Page text:
========================================================================

PGA, Korn Ferry tours re-open; WGA names Chicago Highlands for ESI tourney

The men’s pro golf tours resume tournament play on Thursday (JUNE 11), ending three months of inactivity because of Covid-19 pandemic concerns.

World No. 1 Rory McIlroy and the next four players in the world rankings will be in the PGA Tour’s Charles Schwab Challenge at Colonial Country Club in Texas. The strong 148-player field there will also include Wheaton’s Kevin Streelman and Arlington Heights’ Doug Ghim, a struggling PGA Tour rookie who starred collegiately at the University of Texas.

The PGA’s alternate circuit, the Korn Ferry Tour, will re-open where the PGA Tour played its last round on March 12 – at TPC Sawgrass in Ponte Vedra, FL. This time, though, the competition will be on Sawgrass’ Dye Valley Course instead of the more famous Stadium Course.

A new event, the tourney at Sawgrass will be called the Korn Ferry Challenge and it’ll precede another new event – the following week’s King & Bear Classic at World Golf Village – which is just a few miles away. Those events are where the bulk of the players with Illinois connections will be competing.

The Korn Ferry has two players ranked in its Top 25 – Northwestern alum Dylan Wu (5) and Illinois alum Nick Hardy (23). In previous years the top 25 at season’s end would be awarded PGA Tour cards for the following season. Not so now.

“I can’t get my PGA card until the end of 2021,’’ said Hardy. “The season will be around 50 events by the time it ends next year.’’

Because of all the cancelations and postponements the top 25 won’t be determined in 2020. The events over a two-year span will determine who moves up to the big tour.

Hardy, though, is in good shape with play resuming – even though he didn’t spend the pandemic layoff in an ideal golf atmosphere. He experienced golf much the way all Chicago golf enthusiasts did.

“I came back to Illinois from Arizona the first week of April, during the early beginning of this whole (pandemic) thing,’’ he said. “Illinois restrictions were pretty strict – no golf,’’ he said. “So I went to Indiana 12-15 times in April and played with my buddies (a mix of college players and club pros).’’

He found a course there – Palmyra Golf Club in St. John – via Google and that kept him sharp until May 1 when he resumed practicing at Merit Club in Libertyville. Hardy has no regrets about taking the imposed tournament layoff away from warmer golf destinations.

========================================================================

Data extracts:
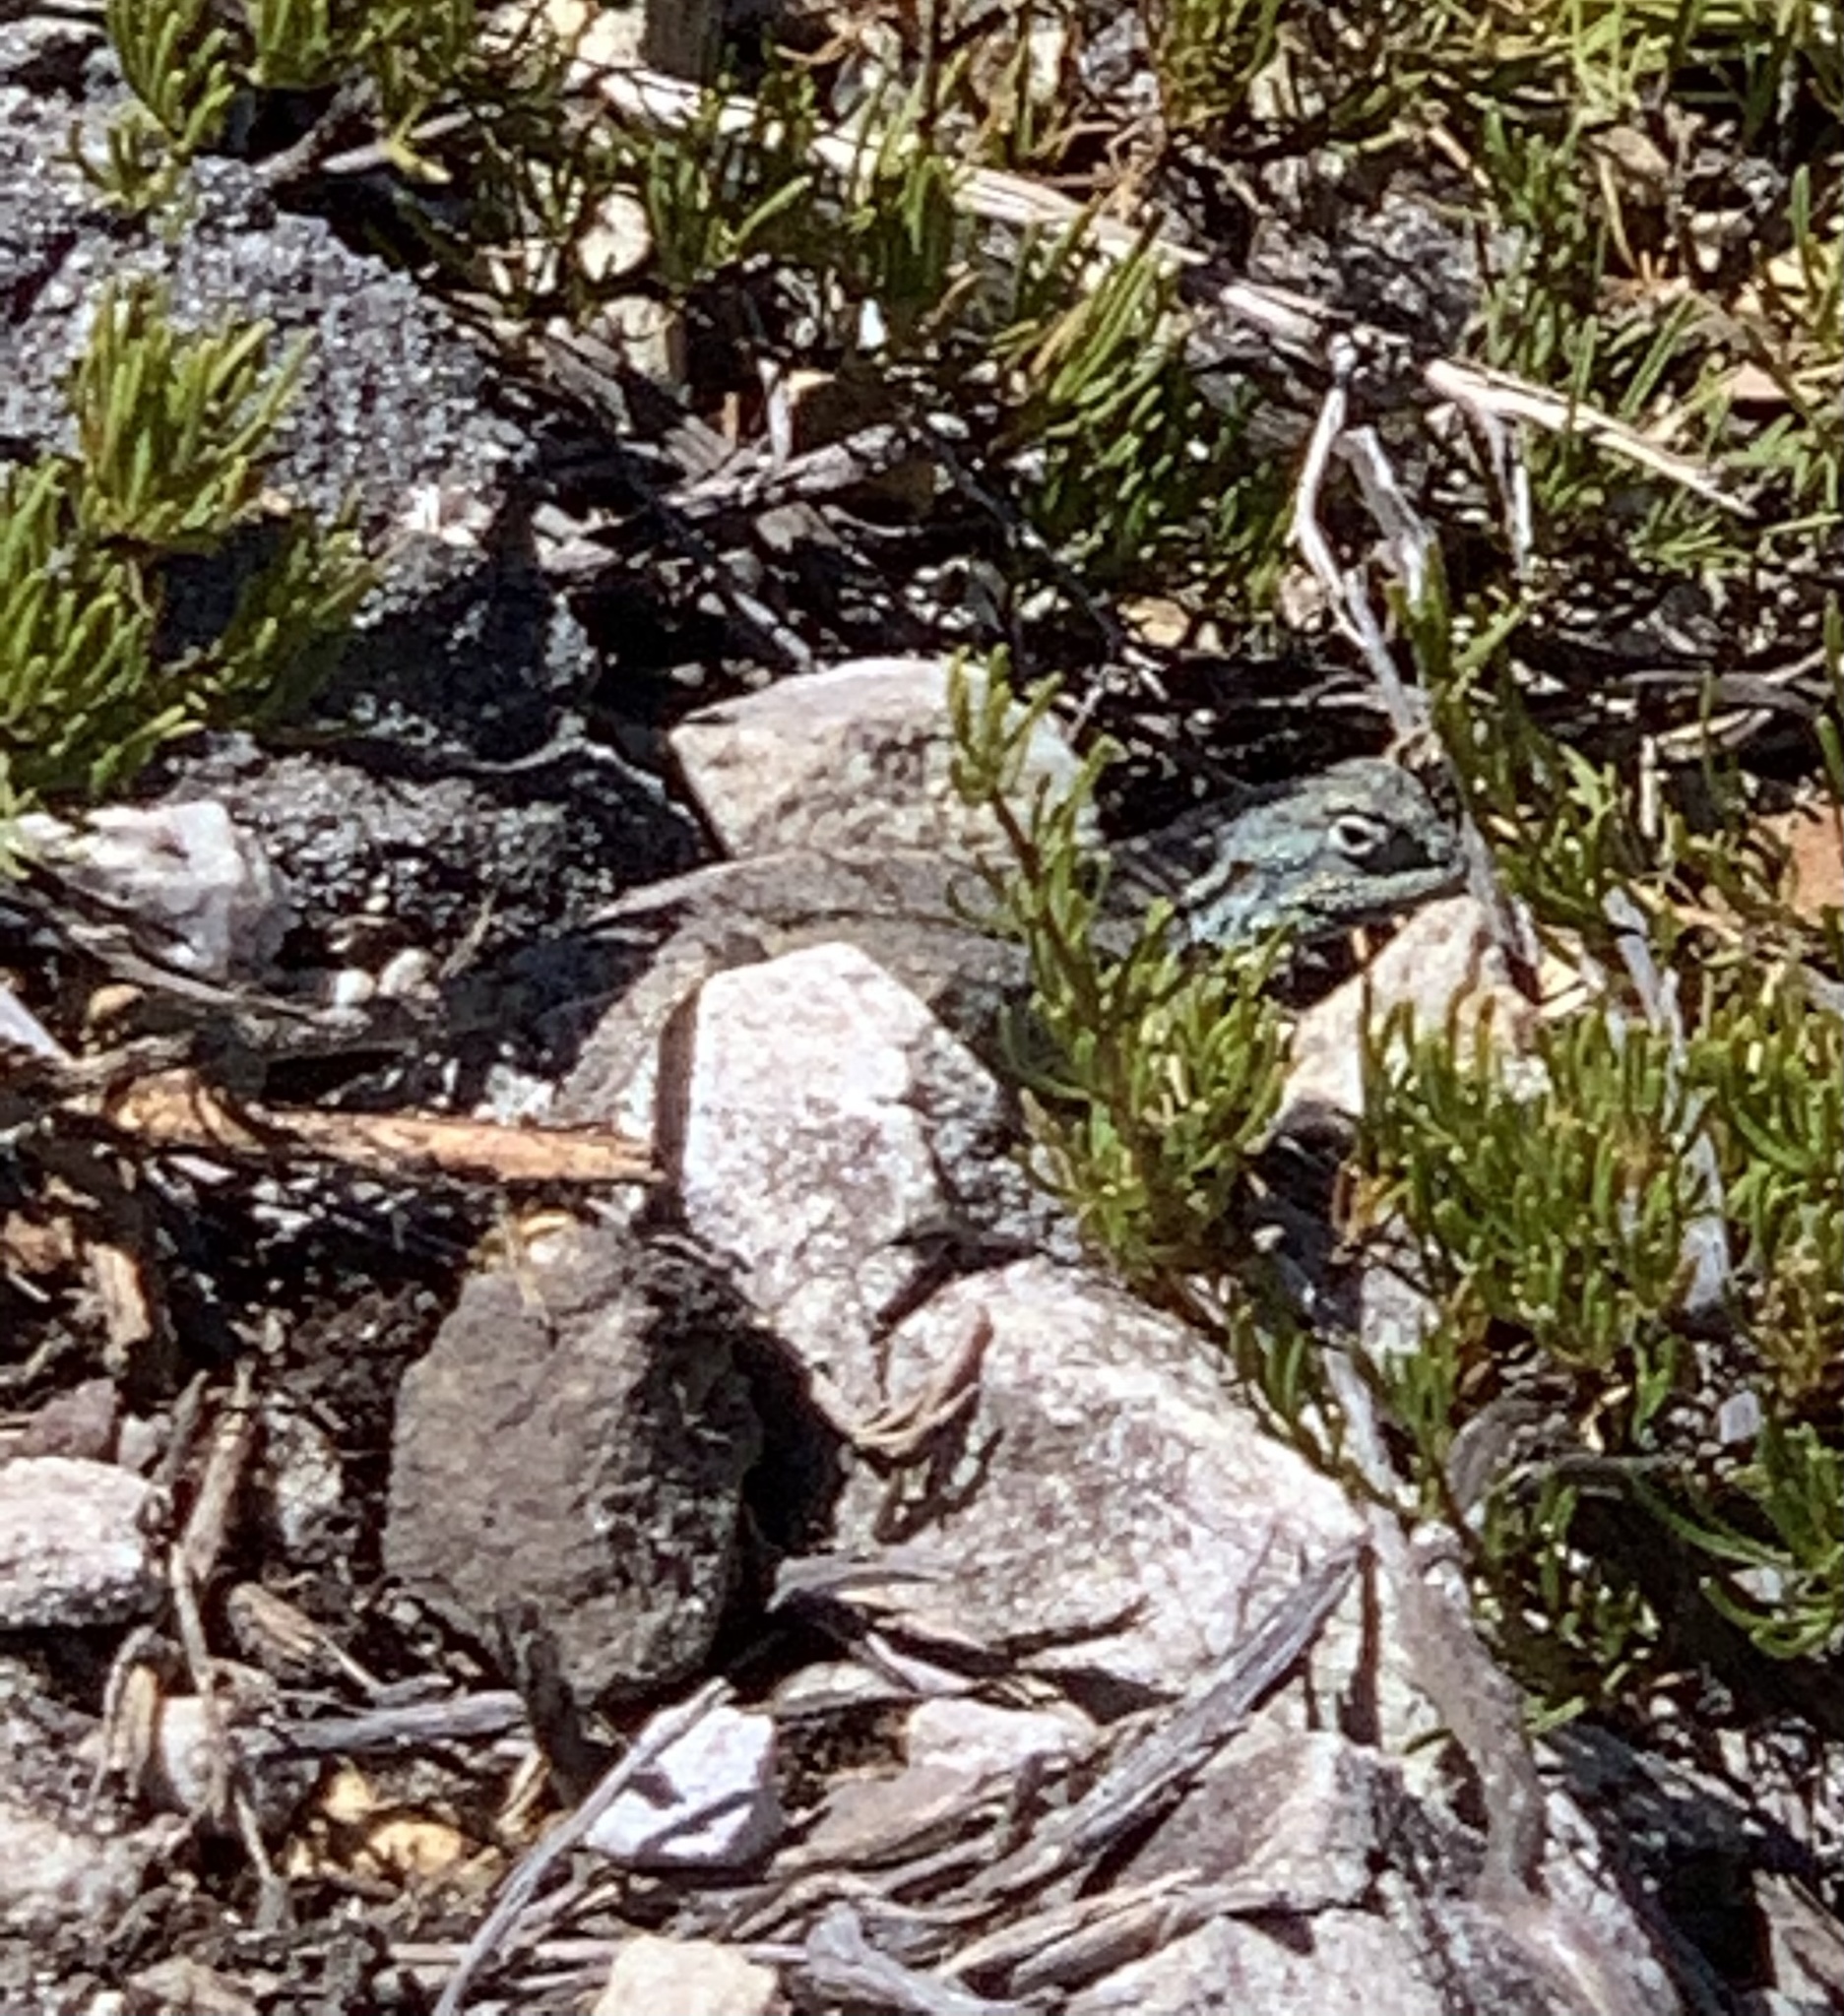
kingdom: Animalia
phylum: Chordata
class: Squamata
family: Agamidae
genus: Agama
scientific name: Agama atra
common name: Southern african rock agama
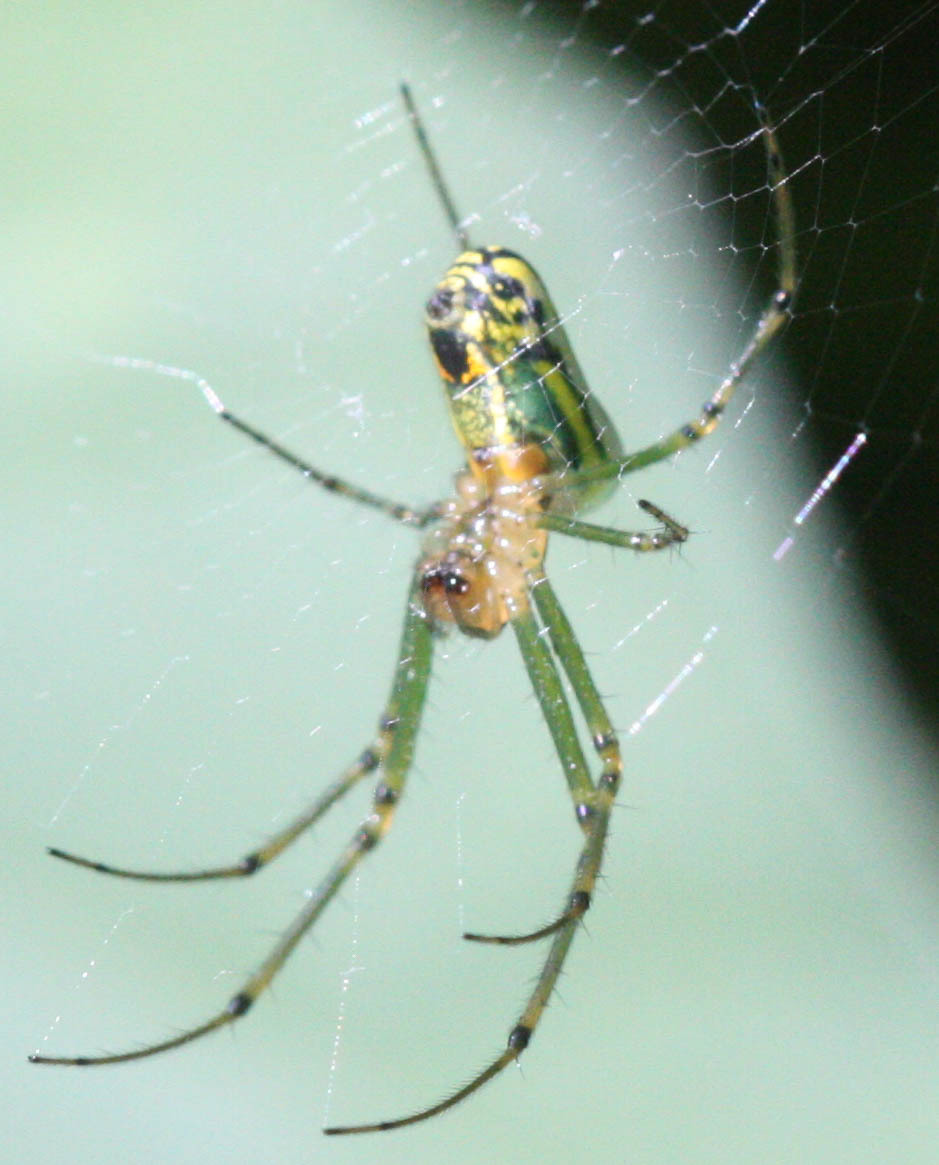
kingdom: Animalia
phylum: Arthropoda
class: Arachnida
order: Araneae
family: Tetragnathidae
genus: Leucauge
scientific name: Leucauge venusta
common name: Longjawed orb weavers
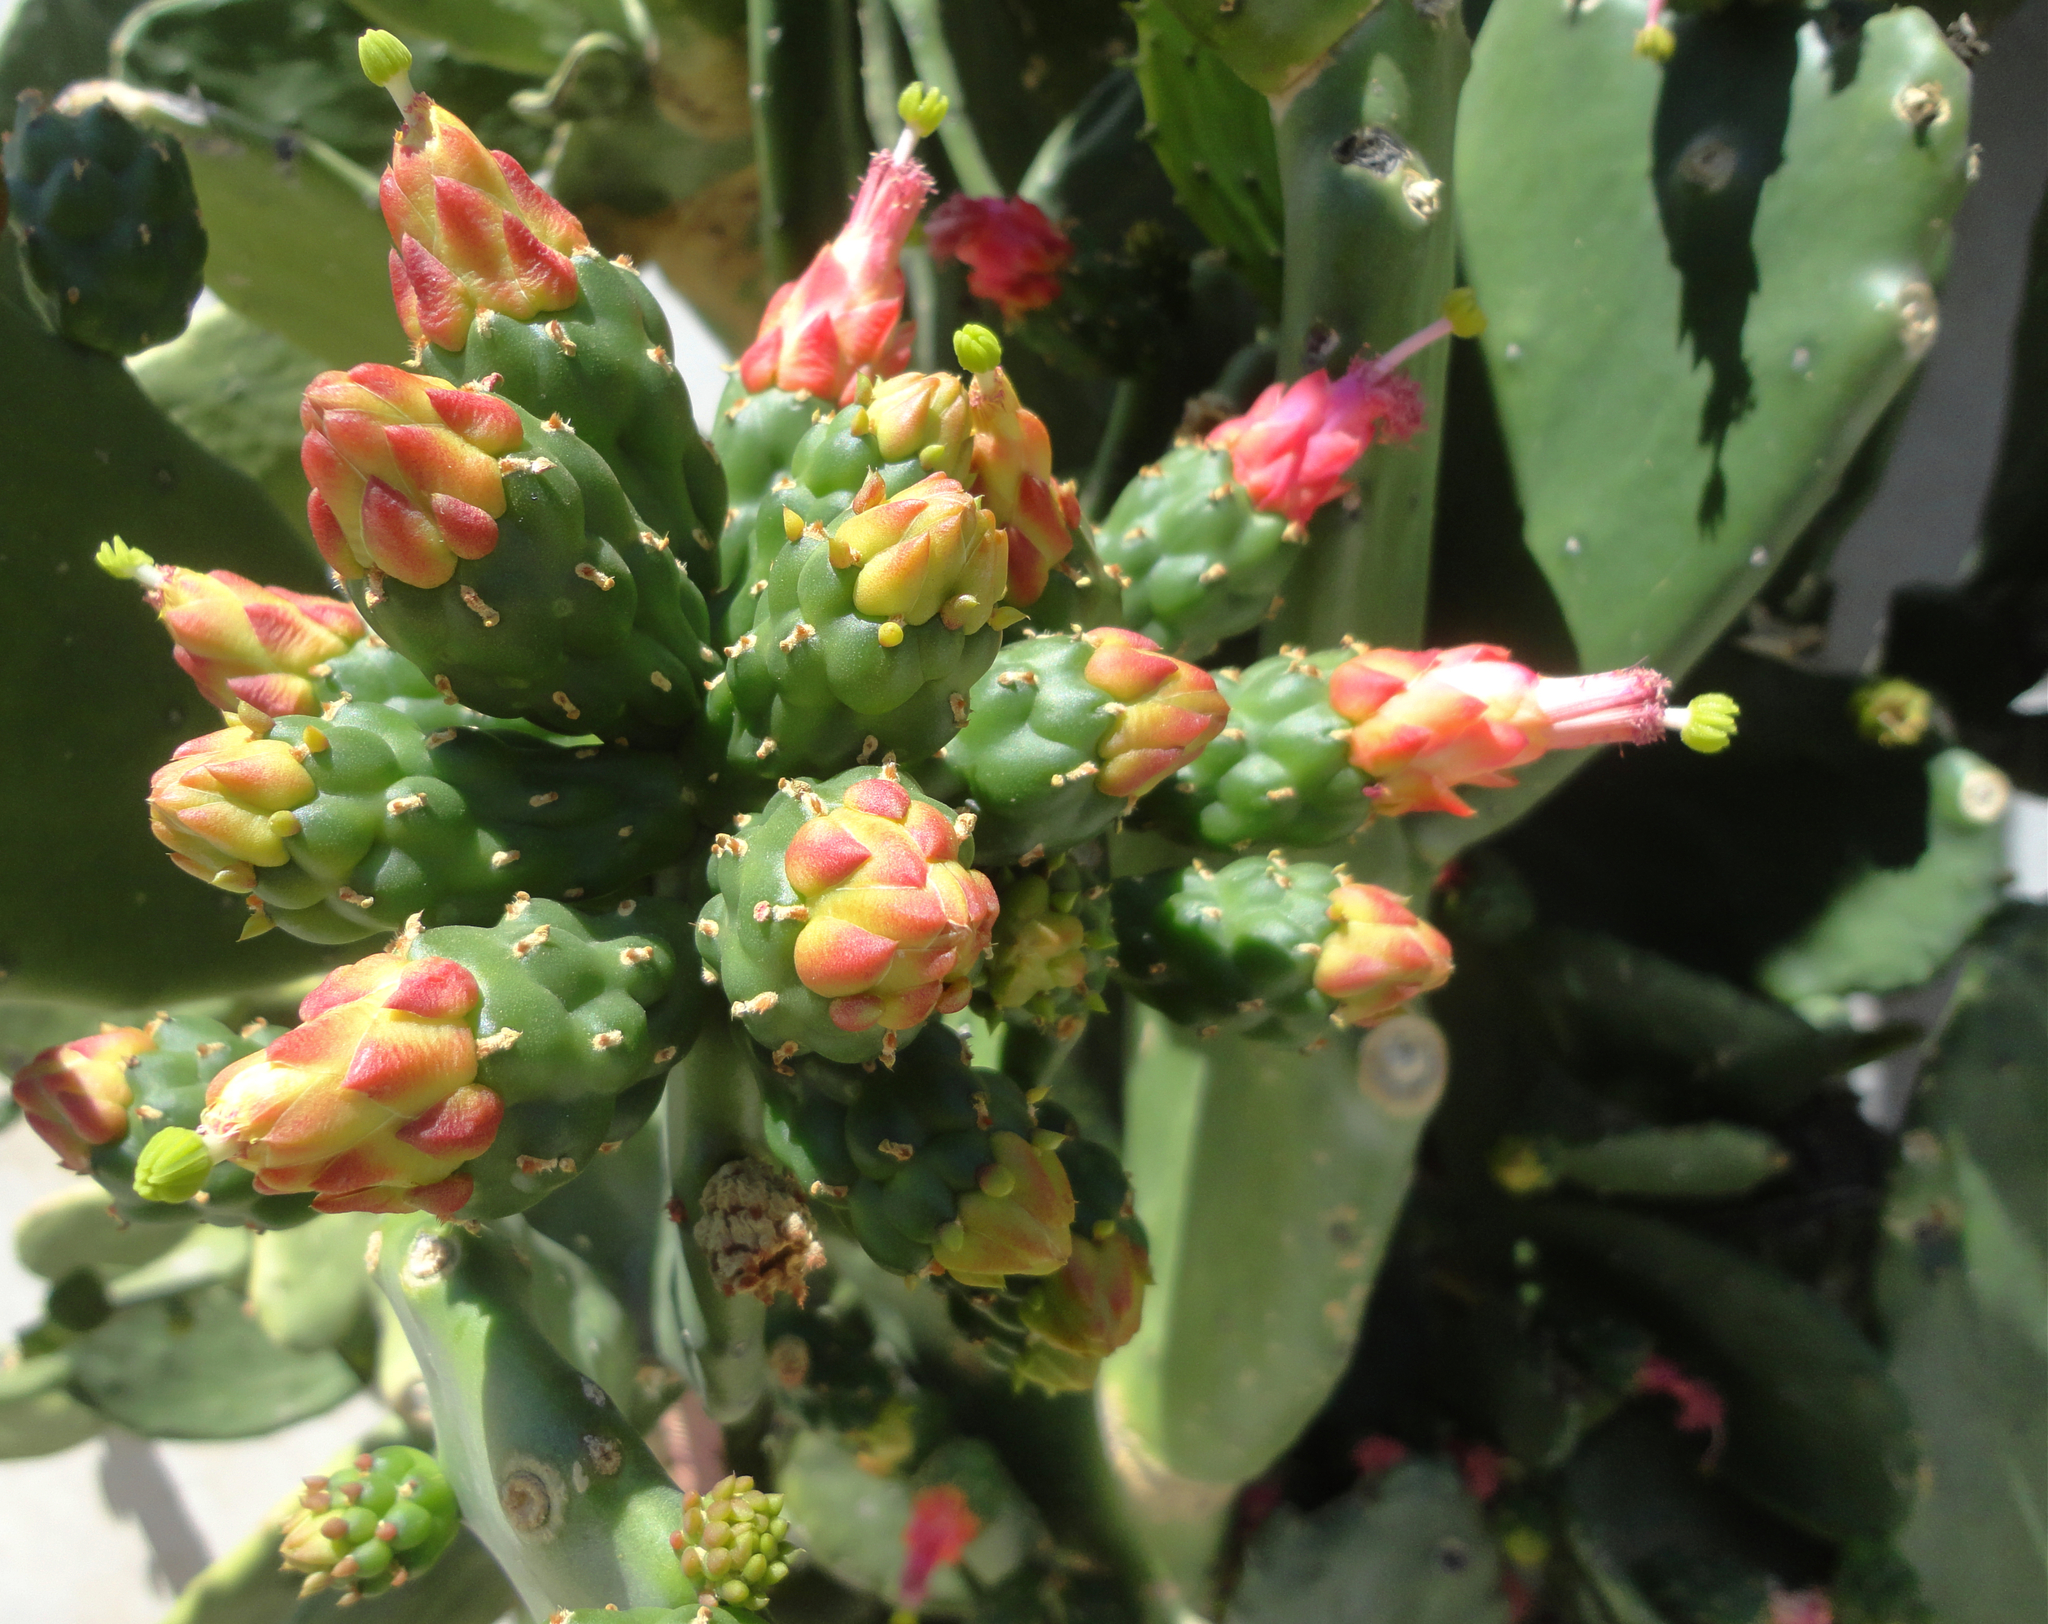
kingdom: Plantae
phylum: Tracheophyta
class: Magnoliopsida
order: Caryophyllales
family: Cactaceae
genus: Opuntia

========================================================================

The problem:
Answer these from the golf article above:
(a) On which course at TPC Sawgrass will the Korn Ferry Challenge be played?
(b) What ranking does Dylan Wu hold on the Korn Ferry Tour?
(c) Where did Nick Hardy resume practicing on May 1?

Answer to this problem:
(a) Sawgrass' Dye Valley Course
(b) 5
(c) Merit Club in Libertyville